Text for analysis:
_ _ _ _

Osteosarcoma (OSA) is a rapidly growing, destructive neoplasm of bone that accounts for 80% of all malignant bone tumors in dogs. Neoplasms of the skeleton are more common in dogs than in any other species. Primary bone tumors such as OSA are five times more common than metastatic skeletal neoplasms, and malignant tumors are more common than benign neoplasms. Osteosarcoma is most common in giant and large breed dogs (90%) and is uncommon in small and medium breeds. Breeds especially predisposed to development of OSA include Saint Bernards, Rottweilers, Great Danes, Golden Retrievers, Irish setters, Doberman Pinschers, and Labrador retrievers. The mean age of occurrence is 7-1/2 years and incidence of OSA is slightly more common in males than females.
Ionizing radiation, chemical carcinogens, foreign bodies (including metal implants, such as internal fixators, bullets, and bone transplants), and pre-existing skeletal abnormalities such as sites of healed fractures contribute to the development of OSA. In addition, there have been correlations with genetic predisposition to tumor development in certain family lines. Dogs with OSA have been found to have aberrations of the p53 tumor suppressor gene. In Dolly's case, when she was young, had had a fracture in this joint.
The most common clinical signs of OSA involving the appendicular skeleton are lameness, swelling, and pain. The considerable soft tissue swelling is predominantly due to edema and reactive fibroplasia caused by impaired circulation in the subcutaneous and intramuscular tissue proximal and distal to the tumor.
Congestion, edema, fibroplasia, and periosteal new bone formation accompany continued tumor expansion. Muscle atrophy of the affected limb may occur from disuse. Pathological fractures may occur later in the disease as the neoplasm weakens the cortical bone. Osteolytic neoplasms are larger, more aggressive, exhibit rapid growth, and cause pathological fractures. Neoplasms involving the skull and nasal cavity can result in neurological deficits, dyspnea, nasal obstruction, and a bloody to purulent nasal discharge.
Lymph Node enlargement occasionally can be observed in sites distal to the tumor. Lung metastases may be associated with the development of hypertrophic osteopathy where space occupying lesions of the lung incite subperiosteal formation of new bone. Lymph nodes draining the neoplastic site may become enlarged and firm following tumor metastasis.
Treatment of OSA can include surgery, chemotherapy, and radiation therapy. Survival without treatment is ~ 2-6 months.10 Amputation is palliative but rarely increases survival time. Chemotherapy administered after amputation helps to control metastatic disease and may increase survival time significantly. The most successful chemotherapy protocol is a combination of cisplatin and doxorubicin that is administered following amputation.
Prognosis for OSA is variable, and depends on how advanced the cancer is when first diagnosed, if it has already moved to the lungs and lymph nodes, and whether there is extension of the cancer into soft tissue (which Dolly had).
If you note a persistent limp or swelling in your large breed pet contact your veterinarian. The earlier the diagnosis, the more success there is for treatment with amputation and chemotherapy.

_ _ _ _

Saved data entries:
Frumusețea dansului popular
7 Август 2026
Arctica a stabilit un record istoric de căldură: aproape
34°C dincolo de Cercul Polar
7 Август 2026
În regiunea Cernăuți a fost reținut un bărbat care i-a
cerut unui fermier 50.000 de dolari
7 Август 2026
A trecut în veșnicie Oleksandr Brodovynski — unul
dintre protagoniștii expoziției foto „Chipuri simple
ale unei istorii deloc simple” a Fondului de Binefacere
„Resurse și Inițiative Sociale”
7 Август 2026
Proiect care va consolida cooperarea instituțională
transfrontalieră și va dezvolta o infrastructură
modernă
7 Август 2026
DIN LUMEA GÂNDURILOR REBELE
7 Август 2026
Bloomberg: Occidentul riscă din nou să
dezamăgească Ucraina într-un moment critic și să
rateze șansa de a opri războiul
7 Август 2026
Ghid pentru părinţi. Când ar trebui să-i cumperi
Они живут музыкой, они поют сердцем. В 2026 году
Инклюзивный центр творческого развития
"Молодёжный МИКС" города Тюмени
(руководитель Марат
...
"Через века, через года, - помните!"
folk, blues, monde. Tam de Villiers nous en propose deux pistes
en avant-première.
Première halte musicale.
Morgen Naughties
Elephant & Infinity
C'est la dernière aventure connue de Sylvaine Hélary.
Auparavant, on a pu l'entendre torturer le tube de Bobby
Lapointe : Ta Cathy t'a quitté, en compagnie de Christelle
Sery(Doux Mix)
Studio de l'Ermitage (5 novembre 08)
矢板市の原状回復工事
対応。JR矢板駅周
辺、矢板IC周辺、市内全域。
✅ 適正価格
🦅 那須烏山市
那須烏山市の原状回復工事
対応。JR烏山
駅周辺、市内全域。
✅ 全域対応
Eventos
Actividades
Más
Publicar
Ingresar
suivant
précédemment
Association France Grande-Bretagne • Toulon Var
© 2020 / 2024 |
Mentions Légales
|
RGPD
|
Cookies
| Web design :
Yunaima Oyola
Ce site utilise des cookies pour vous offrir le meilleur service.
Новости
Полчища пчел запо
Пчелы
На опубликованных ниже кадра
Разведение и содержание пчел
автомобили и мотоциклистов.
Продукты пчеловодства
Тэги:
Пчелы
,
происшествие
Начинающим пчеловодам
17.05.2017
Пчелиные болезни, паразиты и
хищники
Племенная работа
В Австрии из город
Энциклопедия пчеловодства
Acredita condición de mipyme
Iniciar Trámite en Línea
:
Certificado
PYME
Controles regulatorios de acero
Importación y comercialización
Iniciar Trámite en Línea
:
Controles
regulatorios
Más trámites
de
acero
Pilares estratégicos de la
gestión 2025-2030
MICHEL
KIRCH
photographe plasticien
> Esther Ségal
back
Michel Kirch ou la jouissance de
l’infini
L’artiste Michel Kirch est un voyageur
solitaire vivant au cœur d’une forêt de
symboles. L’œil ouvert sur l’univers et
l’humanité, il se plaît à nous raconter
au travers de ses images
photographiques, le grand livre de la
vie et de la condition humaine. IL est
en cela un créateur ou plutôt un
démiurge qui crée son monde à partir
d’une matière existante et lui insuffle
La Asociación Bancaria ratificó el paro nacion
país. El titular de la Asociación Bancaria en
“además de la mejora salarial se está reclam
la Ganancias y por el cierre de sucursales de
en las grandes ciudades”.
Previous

_ _ _ _

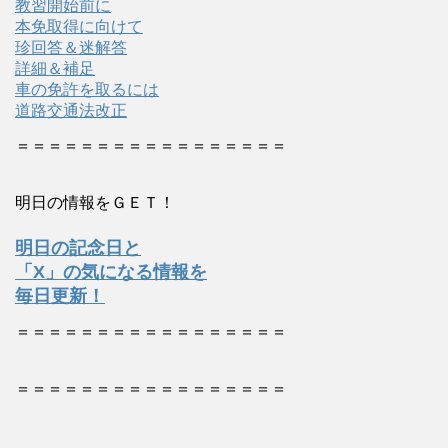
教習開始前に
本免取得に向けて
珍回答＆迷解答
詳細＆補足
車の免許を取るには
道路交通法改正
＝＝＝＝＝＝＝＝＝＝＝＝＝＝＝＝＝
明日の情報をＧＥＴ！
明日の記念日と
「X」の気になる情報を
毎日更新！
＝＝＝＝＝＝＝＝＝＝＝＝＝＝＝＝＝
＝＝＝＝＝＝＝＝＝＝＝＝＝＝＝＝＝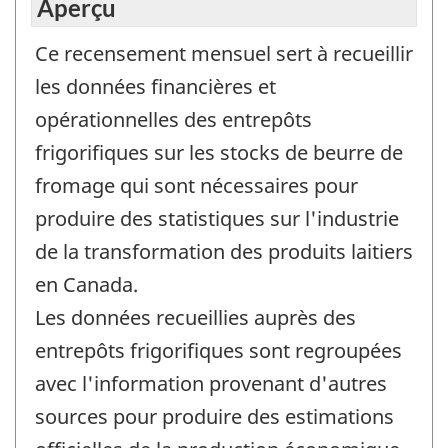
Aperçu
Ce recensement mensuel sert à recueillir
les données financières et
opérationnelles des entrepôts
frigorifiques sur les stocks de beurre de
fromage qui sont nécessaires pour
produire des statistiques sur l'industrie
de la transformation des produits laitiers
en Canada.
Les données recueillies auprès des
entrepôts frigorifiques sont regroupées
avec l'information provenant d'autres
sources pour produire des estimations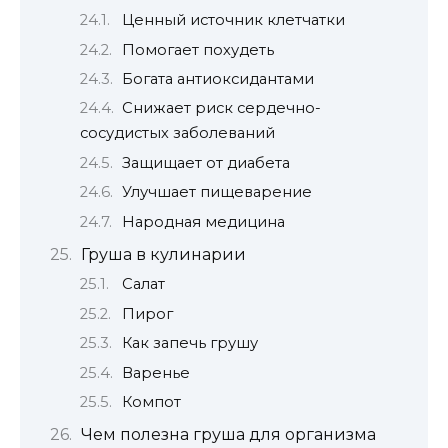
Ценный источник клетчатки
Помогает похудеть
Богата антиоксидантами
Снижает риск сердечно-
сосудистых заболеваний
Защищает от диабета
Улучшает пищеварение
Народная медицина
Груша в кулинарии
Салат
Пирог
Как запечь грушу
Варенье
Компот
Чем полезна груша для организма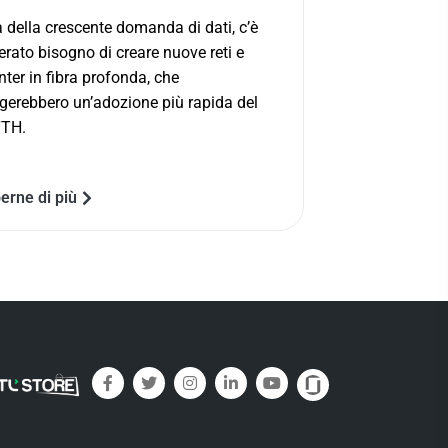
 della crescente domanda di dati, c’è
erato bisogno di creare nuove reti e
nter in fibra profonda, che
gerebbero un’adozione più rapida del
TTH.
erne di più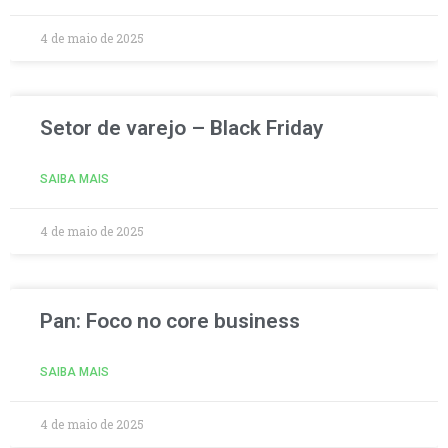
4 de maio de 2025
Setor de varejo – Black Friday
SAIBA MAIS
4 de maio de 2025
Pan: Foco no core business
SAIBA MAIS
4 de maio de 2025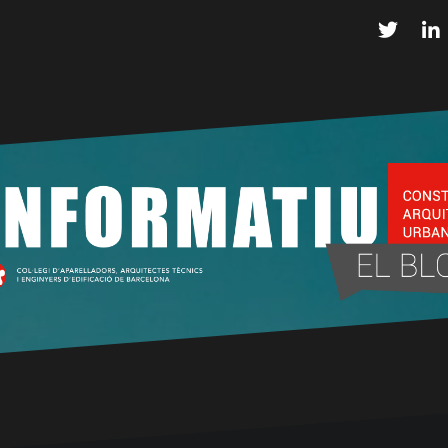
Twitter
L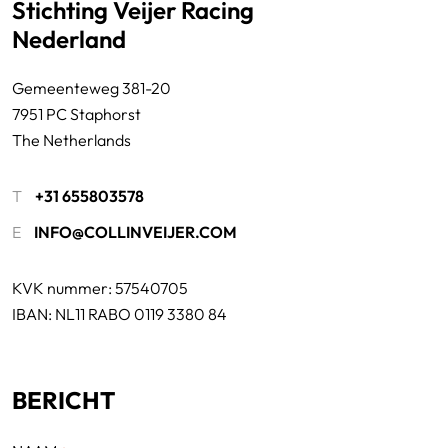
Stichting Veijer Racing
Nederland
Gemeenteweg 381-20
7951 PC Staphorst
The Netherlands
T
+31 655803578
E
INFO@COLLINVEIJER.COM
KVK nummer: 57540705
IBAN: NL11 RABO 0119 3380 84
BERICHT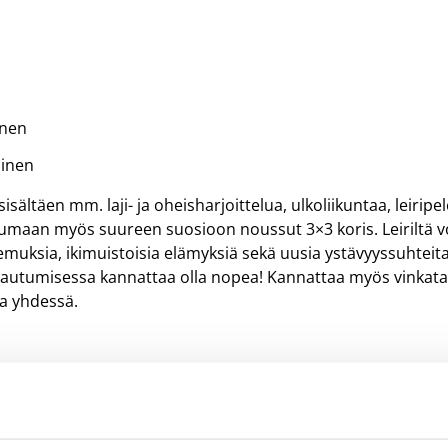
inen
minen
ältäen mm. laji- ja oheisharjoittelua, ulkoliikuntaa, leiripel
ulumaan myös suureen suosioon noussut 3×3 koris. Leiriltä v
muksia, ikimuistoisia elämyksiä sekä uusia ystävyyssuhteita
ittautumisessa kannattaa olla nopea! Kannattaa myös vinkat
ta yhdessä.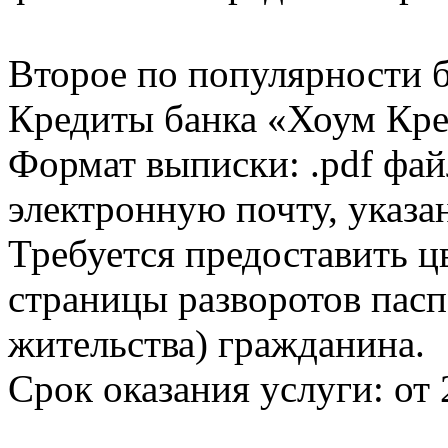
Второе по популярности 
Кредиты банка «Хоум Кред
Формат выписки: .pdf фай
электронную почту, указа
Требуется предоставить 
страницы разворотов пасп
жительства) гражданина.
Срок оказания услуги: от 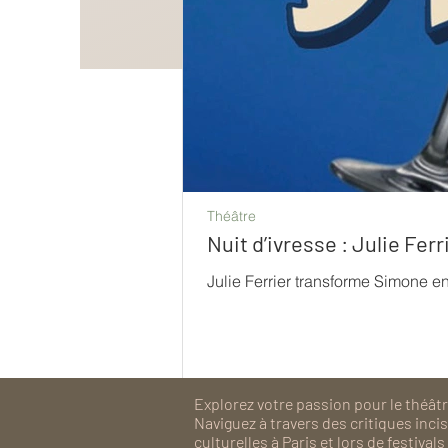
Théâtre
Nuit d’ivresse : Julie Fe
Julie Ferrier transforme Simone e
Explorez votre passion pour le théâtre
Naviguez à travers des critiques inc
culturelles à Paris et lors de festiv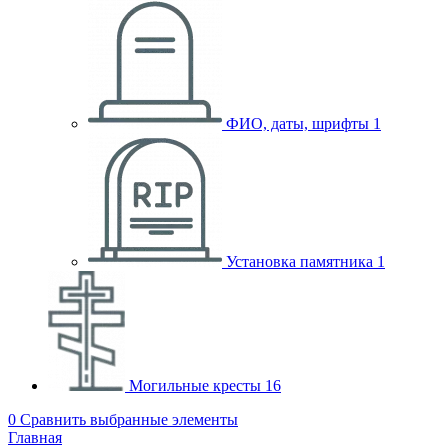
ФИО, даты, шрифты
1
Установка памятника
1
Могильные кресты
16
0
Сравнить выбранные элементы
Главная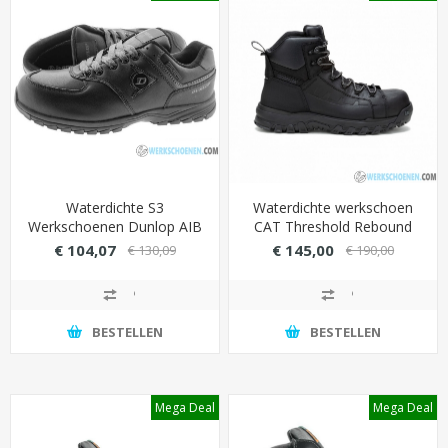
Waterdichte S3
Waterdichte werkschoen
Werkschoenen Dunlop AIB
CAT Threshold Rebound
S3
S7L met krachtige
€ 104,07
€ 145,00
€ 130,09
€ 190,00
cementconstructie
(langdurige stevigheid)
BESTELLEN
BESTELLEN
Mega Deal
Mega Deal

_ _ _ _

Exercise instructions:
List every dog breed that the osteosarcoma text names as especially predisposed to developing OSA.

Answer section:
Saint Bernards, Rottweilers, Great Danes, Golden Retrievers, Irish setters, Doberman Pinschers, Labrador retrievers